INSTRUCTION. From the entries below, reproduce exactly the line containing "Chăn ga gối màu", the line containing "Ciudades romanas en Hispania", and every line in between, with nothing added.

(DATA PROVIDED Opens)

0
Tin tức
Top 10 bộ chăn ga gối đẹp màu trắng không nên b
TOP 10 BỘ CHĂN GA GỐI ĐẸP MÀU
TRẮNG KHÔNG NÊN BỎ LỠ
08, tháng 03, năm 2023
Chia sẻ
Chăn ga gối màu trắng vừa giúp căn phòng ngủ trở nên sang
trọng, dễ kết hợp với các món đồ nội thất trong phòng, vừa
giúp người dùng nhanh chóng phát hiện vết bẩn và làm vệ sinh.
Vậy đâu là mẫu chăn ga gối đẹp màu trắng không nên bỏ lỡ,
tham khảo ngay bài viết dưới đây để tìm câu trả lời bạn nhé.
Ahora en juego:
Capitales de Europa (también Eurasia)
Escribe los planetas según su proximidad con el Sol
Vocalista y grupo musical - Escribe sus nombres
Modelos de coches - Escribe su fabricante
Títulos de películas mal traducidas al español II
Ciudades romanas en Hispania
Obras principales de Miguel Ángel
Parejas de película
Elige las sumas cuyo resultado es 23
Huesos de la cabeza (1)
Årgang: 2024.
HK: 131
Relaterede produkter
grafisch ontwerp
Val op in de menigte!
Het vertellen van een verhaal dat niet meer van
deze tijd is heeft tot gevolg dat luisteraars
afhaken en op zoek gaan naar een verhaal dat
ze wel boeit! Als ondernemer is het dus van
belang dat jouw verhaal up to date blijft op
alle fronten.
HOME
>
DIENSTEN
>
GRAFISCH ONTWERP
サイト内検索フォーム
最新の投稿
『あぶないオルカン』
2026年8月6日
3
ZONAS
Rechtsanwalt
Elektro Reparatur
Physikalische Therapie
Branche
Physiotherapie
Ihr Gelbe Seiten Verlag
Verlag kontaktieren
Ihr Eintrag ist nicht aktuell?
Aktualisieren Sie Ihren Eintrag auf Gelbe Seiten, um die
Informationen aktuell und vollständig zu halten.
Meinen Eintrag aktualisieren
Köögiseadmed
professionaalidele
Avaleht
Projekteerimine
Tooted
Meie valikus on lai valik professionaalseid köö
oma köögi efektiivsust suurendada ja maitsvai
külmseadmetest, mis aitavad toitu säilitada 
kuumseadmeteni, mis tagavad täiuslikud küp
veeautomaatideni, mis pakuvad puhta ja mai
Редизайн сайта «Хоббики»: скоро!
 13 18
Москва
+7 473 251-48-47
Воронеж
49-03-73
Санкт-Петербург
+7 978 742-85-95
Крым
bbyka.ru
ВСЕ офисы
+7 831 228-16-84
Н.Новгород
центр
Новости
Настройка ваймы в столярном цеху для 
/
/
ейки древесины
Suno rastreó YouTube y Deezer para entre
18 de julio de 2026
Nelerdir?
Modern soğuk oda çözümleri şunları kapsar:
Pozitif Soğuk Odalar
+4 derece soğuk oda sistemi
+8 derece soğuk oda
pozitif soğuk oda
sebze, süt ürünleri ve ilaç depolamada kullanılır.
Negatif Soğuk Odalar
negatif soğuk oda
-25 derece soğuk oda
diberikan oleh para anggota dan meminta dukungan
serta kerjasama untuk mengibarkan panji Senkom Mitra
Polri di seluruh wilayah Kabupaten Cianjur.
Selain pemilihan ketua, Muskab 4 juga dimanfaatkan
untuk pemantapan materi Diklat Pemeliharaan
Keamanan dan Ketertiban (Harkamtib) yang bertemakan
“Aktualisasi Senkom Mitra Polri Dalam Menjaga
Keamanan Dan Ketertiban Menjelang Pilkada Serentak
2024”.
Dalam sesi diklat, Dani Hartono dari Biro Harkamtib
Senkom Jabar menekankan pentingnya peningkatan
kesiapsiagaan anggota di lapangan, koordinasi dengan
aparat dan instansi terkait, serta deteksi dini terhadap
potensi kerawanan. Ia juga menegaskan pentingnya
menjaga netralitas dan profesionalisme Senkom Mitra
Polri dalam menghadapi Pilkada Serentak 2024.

(DATA PROVIDED Closes)

EXERCISE SOLUTION.
Chăn ga gối màu trắng vừa giúp căn phòng ngủ trở nên sang
trọng, dễ kết hợp với các món đồ nội thất trong phòng, vừa
giúp người dùng nhanh chóng phát hiện vết bẩn và làm vệ sinh.
Vậy đâu là mẫu chăn ga gối đẹp màu trắng không nên bỏ lỡ,
tham khảo ngay bài viết dưới đây để tìm câu trả lời bạn nhé.
Ahora en juego:
Capitales de Europa (también Eurasia)
Escribe los planetas según su proximidad con el Sol
Vocalista y grupo musical - Escribe sus nombres
Modelos de coches - Escribe su fabricante
Títulos de películas mal traducidas al español II
Ciudades romanas en Hispania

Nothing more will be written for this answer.